For salons & stylists

Salon Stock: Natural Wave Closures

Natural Wave lace closures are a practical salon-stock item when your clients regularly request sew-ins, protective styles, and parting coverage in a soft wave texture. Prarvi helps stylists build a reorderable closure lane by matching texture family, base size, shade, and compatible wefts before you commit to larger inventory.

Consistent stock, consistent results

Closure consistency matters most when a client returns for the same look. Stocking the same Natural Wave texture family across closures and wefts helps the parting area, density, and finished style read as one install instead of two different products placed together.
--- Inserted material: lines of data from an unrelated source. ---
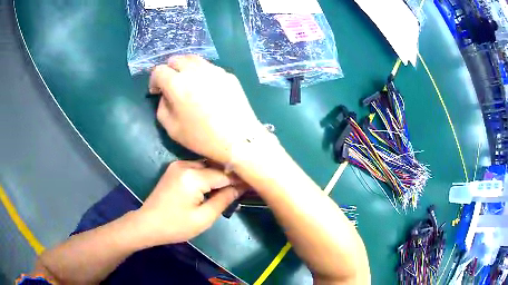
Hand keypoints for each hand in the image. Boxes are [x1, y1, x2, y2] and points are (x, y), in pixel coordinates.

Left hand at [137, 160, 243, 244]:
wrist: (147, 224)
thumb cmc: (175, 225)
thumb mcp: (203, 218)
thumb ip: (224, 200)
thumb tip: (241, 188)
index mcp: (193, 176)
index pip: (224, 174)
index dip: (240, 179)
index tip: (254, 183)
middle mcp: (185, 164)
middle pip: (215, 167)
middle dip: (230, 176)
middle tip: (244, 186)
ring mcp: (178, 164)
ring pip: (207, 166)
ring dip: (219, 175)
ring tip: (232, 186)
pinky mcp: (174, 169)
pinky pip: (197, 168)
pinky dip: (207, 175)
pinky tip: (214, 185)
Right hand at [149, 55, 262, 163]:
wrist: (239, 139)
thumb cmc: (202, 138)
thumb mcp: (172, 129)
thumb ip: (162, 107)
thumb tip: (165, 95)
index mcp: (177, 84)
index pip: (159, 71)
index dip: (154, 80)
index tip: (156, 92)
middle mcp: (195, 71)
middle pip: (176, 59)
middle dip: (169, 70)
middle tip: (171, 85)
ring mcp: (214, 70)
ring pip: (194, 59)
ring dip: (185, 67)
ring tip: (187, 82)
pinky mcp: (228, 74)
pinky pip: (209, 67)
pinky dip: (201, 72)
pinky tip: (206, 88)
Wholesale pricing by consultation

Salon and stylist pricing is shared privately after a short consultation — there is no public price list.

What to confirm before stocking closures

Before buying in volume, confirm the closure size, lace type, shade range, and matching weft texture you plan to use most often. If your clients vary between natural black, brown, grey blending, or blonde services, start with samples or a smaller trial order so the salon can validate the match in real lighting.

Best fit for repeat salon work

This page is best for stylists who already know Natural Wave is part of their service menu and want a dependable closure source. If you are still comparing textures, begin with samples or a single client order before building a stock plan.

Should a salon stock closures before testing the texture?

If Natural Wave is new to your service menu, start with a sample or a small client order first. Once the texture, shade, and base work for your clientele, a reorder plan is safer than buying several closures blindly.

How should closures be matched with wefts?

Choose the weft texture first, then match the closure from the same texture family and shade range. This keeps the crown or parting area from looking separate from the rest of the install.

Is wholesale pricing public?

No. Salon and stylist pricing is shared after a short consultation because texture, quantity, shade, reorder frequency, and timeline all affect the recommendation.